The additionalLabels must match your Prometheus Operator’s serviceMonitorSelector. For example, if your Prometheus is installed with release: prometheus, add that label here — otherwise the ServiceMonitor won’t be discovered.

Caution

The Helm chart defaults the metrics port to 9001 (not 3000). If you override config.metrics.listen_port, make sure the ServiceMonitor targets the correct port.

Logging

By default, Containment Chamber outputs human-readable text logs with ANSI colors (when connected to a terminal). Switch to JSON for production log aggregation.

Configuration

logging:
  # Log level filter — supports tracing EnvFilter syntax
  # Examples: "info", "debug", "containment_chamber=debug,hyper=info"
  level: "info"              # default: "info"

  # Output format: "text" (human-readable) or "json" (structured)
  format: text               # default: "text"

  # ANSI colors in text output — auto-detects TTY by default
  log_color: null            # default: auto-detect (true if TTY, false otherwise)

Option	Type	Default	Description
logging.level	string	"info"	Log level filter (EnvFilter syntax)
logging.format	enum	text	text for human-readable, json for structured JSON
logging.log_color	boolean	auto	ANSI colors — auto-detects TTY when unset

Tip

The RUST_LOG environment variable overrides logging.level when set.
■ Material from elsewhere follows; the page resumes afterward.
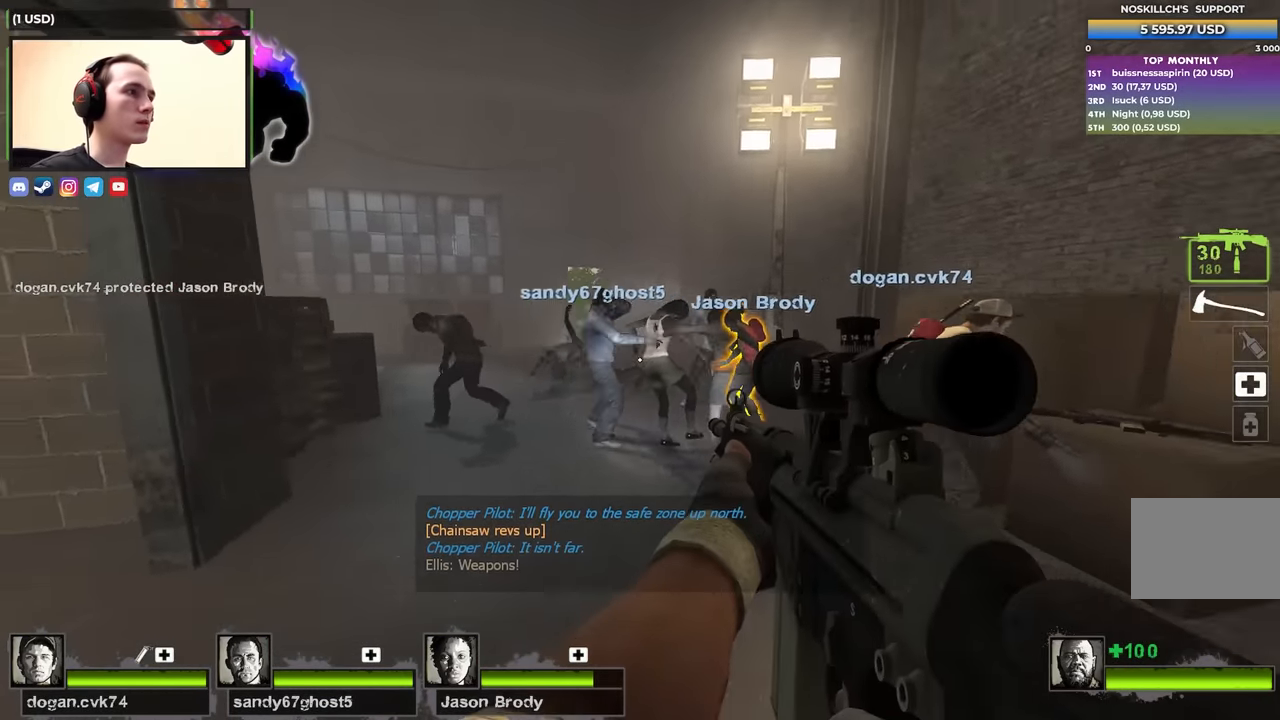
{"keys": ["shift"], "events": [[17, "a", "up"], [67, "d", "down"], [117, "shift", "down"], [200, "d", "up"]]}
This is useful for temporary debugging without changing the config file.

Log levels

# Via config
logging:
  level: "containment_chamber=debug,hyper=info"

# Or via environment variable (overrides config)
RUST_LOG=containment_chamber=debug

JSON output

Enable JSON format for structured log aggregation (Datadog, Loki, CloudWatch, etc.):

logging:
  format: json
  log_color: false   # disable ANSI escape codes in JSON

Each JSON log line includes timestamp, level, target, span context, and message fields.

Audit Logging

Security-relevant events are logged with target: "audit". This target is separate from the normal containment_chamber target, so you can route audit events to a dedicated sink without changing your general log level.

Events logged to the audit target:

Event	When
signing request	Every signing attempt, including key and operation type
state transition	Seal machine state changes (e.g., Sealed → AwaitingUnseal)
unseal share submitted	When an operator submits an unseal share, including share index
signer sealed	When the signer is sealed, and by whom

Filtering audit events

# Include audit events alongside normal application logs
RUST_LOG=containment_chamber=info,audit=info

# Audit events only — suppress everything else
RUST_LOG=off,audit=info

In JSON mode, filter on "target":"audit" in your log aggregator (Datadog, Loki, CloudWatch, etc.) to build a dedicated audit trail.

Tip

Route audit logs to a write-once or append-only store. This makes it harder for an attacker who gains access to the host to erase evidence of their activity.